Prompt:
Copy out the part of the data that opens with the line containing "common name: Rød tvetand" and closes with the line containing "genus: Taraxacum", keeping both of those lines and reproducing every line character for character.

□ □ □ □

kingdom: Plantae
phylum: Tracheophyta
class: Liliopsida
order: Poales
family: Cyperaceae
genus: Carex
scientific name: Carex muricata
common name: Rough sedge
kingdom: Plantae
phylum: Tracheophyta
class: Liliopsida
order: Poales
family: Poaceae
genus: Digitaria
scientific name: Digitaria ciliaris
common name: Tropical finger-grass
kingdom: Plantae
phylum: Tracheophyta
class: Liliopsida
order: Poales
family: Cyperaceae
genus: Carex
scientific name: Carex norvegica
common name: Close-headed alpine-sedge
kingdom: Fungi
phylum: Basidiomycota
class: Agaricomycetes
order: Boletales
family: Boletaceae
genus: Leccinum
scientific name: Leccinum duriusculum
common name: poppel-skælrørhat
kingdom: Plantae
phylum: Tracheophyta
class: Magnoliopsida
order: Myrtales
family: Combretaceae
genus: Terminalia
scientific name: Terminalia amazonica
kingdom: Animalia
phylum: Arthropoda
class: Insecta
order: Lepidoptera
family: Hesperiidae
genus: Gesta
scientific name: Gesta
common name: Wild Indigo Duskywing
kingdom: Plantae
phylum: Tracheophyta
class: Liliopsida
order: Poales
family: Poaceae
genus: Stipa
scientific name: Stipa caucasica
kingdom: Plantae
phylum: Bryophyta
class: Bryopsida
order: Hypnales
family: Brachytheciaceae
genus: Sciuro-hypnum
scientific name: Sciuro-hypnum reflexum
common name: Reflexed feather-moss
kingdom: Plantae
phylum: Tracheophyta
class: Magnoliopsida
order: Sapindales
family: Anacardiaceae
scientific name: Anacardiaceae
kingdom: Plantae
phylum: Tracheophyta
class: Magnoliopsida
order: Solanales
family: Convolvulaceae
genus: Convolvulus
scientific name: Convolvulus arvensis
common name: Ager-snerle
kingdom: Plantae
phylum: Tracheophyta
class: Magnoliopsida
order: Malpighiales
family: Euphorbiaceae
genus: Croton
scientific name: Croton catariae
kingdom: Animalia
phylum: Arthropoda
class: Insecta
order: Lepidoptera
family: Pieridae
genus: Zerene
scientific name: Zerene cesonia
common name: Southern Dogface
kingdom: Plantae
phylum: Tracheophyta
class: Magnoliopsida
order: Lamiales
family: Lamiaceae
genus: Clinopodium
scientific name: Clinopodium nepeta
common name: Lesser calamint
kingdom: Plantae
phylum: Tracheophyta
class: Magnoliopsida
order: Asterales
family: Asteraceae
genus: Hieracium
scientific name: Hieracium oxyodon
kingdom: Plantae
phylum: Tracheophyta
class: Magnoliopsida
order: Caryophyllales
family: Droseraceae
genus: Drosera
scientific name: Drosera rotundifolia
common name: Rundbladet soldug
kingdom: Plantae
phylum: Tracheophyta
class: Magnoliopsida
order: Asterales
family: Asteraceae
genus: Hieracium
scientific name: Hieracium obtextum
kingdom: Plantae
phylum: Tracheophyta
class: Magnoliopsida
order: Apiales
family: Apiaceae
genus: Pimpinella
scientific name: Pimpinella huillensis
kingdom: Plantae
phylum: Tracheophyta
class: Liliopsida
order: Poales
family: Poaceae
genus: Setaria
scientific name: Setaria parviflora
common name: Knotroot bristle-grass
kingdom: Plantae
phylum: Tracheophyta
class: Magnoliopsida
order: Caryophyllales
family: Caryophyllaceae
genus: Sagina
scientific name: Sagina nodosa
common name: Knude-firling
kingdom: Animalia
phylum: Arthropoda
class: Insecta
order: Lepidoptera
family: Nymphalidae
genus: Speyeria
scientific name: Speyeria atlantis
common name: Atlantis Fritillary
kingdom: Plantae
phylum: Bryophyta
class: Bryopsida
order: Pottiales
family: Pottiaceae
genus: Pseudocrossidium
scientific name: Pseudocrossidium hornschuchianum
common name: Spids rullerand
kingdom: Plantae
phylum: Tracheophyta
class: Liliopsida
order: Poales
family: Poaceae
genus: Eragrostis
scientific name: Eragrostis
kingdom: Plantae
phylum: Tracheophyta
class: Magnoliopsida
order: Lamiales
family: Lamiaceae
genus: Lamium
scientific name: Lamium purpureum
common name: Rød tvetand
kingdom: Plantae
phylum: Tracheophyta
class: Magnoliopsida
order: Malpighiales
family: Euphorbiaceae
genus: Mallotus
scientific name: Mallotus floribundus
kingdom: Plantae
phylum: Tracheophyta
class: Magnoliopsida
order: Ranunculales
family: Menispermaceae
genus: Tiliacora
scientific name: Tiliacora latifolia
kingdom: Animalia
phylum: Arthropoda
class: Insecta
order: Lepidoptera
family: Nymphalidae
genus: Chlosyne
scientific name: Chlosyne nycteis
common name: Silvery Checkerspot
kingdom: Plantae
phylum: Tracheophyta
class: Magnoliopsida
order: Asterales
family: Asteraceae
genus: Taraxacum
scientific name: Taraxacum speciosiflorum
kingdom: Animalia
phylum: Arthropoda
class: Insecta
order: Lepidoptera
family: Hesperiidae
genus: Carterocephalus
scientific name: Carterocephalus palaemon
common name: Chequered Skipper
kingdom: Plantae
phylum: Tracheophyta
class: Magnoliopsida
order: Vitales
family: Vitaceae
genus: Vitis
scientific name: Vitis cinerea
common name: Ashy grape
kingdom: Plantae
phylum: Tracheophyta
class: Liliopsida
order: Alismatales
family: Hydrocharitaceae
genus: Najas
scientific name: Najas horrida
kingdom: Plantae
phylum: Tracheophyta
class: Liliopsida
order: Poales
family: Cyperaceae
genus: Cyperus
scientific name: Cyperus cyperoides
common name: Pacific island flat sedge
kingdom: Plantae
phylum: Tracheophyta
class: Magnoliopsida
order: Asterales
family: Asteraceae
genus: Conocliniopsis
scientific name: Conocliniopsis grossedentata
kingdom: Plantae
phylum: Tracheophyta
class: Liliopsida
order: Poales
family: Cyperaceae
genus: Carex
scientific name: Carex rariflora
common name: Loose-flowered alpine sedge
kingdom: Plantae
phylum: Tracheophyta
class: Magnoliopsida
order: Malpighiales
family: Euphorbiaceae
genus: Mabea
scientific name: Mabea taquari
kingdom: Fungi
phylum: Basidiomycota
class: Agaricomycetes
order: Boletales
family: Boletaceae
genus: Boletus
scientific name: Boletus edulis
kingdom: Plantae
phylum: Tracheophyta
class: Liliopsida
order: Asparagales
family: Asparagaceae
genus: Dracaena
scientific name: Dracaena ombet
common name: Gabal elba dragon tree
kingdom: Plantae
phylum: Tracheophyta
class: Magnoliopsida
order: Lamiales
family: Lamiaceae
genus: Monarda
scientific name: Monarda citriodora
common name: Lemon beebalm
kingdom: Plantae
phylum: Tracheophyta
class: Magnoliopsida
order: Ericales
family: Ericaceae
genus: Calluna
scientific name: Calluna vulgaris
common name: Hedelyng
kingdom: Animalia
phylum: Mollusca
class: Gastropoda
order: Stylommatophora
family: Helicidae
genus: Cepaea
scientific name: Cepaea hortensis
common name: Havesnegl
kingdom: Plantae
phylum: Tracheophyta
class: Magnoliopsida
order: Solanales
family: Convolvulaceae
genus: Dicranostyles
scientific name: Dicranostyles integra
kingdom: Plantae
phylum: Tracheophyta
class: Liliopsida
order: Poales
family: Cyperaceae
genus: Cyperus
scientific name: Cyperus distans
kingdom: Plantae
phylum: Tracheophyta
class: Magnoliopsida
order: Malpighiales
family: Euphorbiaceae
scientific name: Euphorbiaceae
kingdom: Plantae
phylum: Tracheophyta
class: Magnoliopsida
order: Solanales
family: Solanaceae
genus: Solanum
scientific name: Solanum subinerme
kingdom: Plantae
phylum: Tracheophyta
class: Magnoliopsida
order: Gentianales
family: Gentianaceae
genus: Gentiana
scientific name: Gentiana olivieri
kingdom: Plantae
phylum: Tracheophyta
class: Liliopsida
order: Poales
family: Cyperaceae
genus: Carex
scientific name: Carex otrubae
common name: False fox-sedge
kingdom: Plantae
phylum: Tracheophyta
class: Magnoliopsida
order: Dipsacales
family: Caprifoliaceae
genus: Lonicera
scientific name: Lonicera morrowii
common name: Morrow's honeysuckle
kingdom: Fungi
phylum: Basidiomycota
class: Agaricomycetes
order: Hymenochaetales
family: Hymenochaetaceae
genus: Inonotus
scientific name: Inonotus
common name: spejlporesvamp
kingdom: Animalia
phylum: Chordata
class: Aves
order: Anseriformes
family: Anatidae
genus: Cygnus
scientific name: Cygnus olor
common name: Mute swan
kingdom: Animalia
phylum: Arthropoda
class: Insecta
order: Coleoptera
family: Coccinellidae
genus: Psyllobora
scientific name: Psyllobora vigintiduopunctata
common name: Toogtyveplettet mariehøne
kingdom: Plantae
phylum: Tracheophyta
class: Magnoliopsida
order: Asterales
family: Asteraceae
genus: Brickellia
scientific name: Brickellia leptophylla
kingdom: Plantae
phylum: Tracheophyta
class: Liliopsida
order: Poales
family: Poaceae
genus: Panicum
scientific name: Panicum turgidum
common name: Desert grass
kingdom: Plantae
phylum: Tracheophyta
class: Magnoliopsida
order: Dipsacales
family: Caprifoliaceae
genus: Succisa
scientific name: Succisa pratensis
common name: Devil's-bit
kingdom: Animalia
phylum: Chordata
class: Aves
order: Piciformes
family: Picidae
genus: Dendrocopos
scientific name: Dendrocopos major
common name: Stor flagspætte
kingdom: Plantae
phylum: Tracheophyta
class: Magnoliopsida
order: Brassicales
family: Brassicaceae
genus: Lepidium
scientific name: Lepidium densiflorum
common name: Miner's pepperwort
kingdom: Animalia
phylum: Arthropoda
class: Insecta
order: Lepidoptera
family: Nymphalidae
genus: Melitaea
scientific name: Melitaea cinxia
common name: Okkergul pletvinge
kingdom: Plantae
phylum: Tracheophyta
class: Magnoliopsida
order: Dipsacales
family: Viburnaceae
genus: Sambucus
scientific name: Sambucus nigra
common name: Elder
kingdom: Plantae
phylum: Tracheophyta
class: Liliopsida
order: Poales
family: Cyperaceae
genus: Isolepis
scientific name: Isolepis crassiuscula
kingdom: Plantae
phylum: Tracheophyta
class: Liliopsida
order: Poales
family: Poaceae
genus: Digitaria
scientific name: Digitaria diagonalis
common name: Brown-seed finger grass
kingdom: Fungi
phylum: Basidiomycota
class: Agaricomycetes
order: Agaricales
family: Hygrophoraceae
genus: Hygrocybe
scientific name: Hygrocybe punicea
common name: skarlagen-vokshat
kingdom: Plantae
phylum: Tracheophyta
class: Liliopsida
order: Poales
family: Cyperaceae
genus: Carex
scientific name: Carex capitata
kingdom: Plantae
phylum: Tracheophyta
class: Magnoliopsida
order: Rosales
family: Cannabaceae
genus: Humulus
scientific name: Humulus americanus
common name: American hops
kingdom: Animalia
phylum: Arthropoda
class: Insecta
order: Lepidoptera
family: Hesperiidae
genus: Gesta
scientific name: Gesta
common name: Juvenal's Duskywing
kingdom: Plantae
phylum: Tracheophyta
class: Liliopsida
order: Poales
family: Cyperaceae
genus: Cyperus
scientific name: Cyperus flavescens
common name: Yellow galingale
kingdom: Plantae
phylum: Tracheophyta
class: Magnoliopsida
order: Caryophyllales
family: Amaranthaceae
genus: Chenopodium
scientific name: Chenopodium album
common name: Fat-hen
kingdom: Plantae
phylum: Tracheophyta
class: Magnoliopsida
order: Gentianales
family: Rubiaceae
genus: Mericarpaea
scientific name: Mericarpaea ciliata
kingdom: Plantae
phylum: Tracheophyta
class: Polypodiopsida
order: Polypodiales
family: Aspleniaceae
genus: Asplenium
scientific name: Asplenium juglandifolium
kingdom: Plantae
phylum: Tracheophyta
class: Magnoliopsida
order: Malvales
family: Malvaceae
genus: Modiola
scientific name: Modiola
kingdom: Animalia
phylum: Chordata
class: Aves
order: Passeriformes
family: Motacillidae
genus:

□ □ □ □

Correct response:
common name: Rød tvetand
kingdom: Plantae
phylum: Tracheophyta
class: Magnoliopsida
order: Malpighiales
family: Euphorbiaceae
genus: Mallotus
scientific name: Mallotus floribundus
kingdom: Plantae
phylum: Tracheophyta
class: Magnoliopsida
order: Ranunculales
family: Menispermaceae
genus: Tiliacora
scientific name: Tiliacora latifolia
kingdom: Animalia
phylum: Arthropoda
class: Insecta
order: Lepidoptera
family: Nymphalidae
genus: Chlosyne
scientific name: Chlosyne nycteis
common name: Silvery Checkerspot
kingdom: Plantae
phylum: Tracheophyta
class: Magnoliopsida
order: Asterales
family: Asteraceae
genus: Taraxacum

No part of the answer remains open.